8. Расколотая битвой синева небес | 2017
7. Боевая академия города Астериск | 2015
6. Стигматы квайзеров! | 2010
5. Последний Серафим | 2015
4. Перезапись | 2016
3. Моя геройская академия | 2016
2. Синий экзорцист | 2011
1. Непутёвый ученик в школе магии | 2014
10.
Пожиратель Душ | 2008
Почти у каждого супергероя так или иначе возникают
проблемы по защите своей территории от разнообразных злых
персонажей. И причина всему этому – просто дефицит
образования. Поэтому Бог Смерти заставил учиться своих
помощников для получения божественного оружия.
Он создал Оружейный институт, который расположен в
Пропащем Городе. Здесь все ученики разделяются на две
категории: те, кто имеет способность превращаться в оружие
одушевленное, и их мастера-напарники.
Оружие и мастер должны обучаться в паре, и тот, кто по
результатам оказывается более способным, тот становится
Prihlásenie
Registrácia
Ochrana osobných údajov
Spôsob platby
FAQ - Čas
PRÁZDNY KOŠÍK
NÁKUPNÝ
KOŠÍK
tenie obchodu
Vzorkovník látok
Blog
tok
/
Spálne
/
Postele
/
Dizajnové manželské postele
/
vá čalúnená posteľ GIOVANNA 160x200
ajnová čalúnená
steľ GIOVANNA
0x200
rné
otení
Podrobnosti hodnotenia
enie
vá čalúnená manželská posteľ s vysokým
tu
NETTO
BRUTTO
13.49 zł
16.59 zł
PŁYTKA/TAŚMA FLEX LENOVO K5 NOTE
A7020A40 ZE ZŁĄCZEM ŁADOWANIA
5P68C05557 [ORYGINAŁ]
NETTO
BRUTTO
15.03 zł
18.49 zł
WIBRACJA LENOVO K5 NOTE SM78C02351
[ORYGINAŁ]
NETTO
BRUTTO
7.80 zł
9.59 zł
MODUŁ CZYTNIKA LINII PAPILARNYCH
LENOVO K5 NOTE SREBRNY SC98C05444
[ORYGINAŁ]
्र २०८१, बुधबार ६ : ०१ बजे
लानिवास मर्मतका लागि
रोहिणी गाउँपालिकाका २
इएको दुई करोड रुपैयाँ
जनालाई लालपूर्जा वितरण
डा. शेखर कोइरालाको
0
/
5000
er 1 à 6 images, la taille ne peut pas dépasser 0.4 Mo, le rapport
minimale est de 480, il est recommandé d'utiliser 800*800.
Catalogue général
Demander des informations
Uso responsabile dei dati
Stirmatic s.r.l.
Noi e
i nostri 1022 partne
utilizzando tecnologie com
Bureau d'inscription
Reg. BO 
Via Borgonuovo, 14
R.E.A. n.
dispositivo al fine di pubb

-*-

▶ _What you will do_
Arrange every line of text from all of the items above as a JSON list of strings, with one string per line and blank lines omitted.

▶ _Response to this exercise_
[
  "8. Расколотая битвой синева небес | 2017",
  "7. Боевая академия города Астериск | 2015",
  "6. Стигматы квайзеров! | 2010",
  "5. Последний Серафим | 2015",
  "4. Перезапись | 2016",
  "3. Моя геройская академия | 2016",
  "2. Синий экзорцист | 2011",
  "1. Непутёвый ученик в школе магии | 2014",
  "10.",
  "Пожиратель Душ | 2008",
  "Почти у каждого супергероя так или иначе возникают",
  "проблемы по защите своей территории от разнообразных злых",
  "персонажей. И причина всему этому – просто дефицит",
  "образования. Поэтому Бог Смерти заставил учиться своих",
  "помощников для получения божественного оружия.",
  "Он создал Оружейный институт, который расположен в",
  "Пропащем Городе. Здесь все ученики разделяются на две",
  "категории: те, кто имеет способность превращаться в оружие",
  "одушевленное, и их мастера-напарники.",
  "Оружие и мастер должны обучаться в паре, и тот, кто по",
  "результатам оказывается более способным, тот становится",
  "Prihlásenie",
  "Registrácia",
  "Ochrana osobných údajov",
  "Spôsob platby",
  "FAQ - Čas",
  "PRÁZDNY KOŠÍK",
  "NÁKUPNÝ",
  "KOŠÍK",
  "tenie obchodu",
  "Vzorkovník látok",
  "Blog",
  "tok",
  "/",
  "Spálne",
  "/",
  "Postele",
  "/",
  "Dizajnové manželské postele",
  "/",
  "vá čalúnená posteľ GIOVANNA 160x200",
  "ajnová čalúnená",
  "steľ GIOVANNA",
  "0x200",
  "rné",
  "otení",
  "Podrobnosti hodnotenia",
  "enie",
  "vá čalúnená manželská posteľ s vysokým",
  "tu",
  "NETTO",
  "BRUTTO",
  "13.49 zł",
  "16.59 zł",
  "PŁYTKA/TAŚMA FLEX LENOVO K5 NOTE",
  "A7020A40 ZE ZŁĄCZEM ŁADOWANIA",
  "5P68C05557 [ORYGINAŁ]",
  "NETTO",
  "BRUTTO",
  "15.03 zł",
  "18.49 zł",
  "WIBRACJA LENOVO K5 NOTE SM78C02351",
  "[ORYGINAŁ]",
  "NETTO",
  "BRUTTO",
  "7.80 zł",
  "9.59 zł",
  "MODUŁ CZYTNIKA LINII PAPILARNYCH",
  "LENOVO K5 NOTE SREBRNY SC98C05444",
  "[ORYGINAŁ]",
  "्र २०८१, बुधबार ६ : ०१ बजे",
  "लानिवास मर्मतका लागि",
  "रोहिणी गाउँपालिकाका २",
  "इएको दुई करोड रुपैयाँ",
  "जनालाई लालपूर्जा वितरण",
  "डा. शेखर कोइरालाको",
  "0",
  "/",
  "5000",
  "er 1 à 6 images, la taille ne peut pas dépasser 0.4 Mo, le rapport",
  "minimale est de 480, il est recommandé d'utiliser 800*800.",
  "Catalogue général",
  "Demander des informations",
  "Uso responsabile dei dati",
  "Stirmatic s.r.l.",
  "Noi e",
  "i nostri 1022 partne",
  "utilizzando tecnologie com",
  "Bureau d'inscription",
  "Reg. BO ",
  "Via Borgonuovo, 14",
  "R.E.A. n.",
  "dispositivo al fine di pubb"
]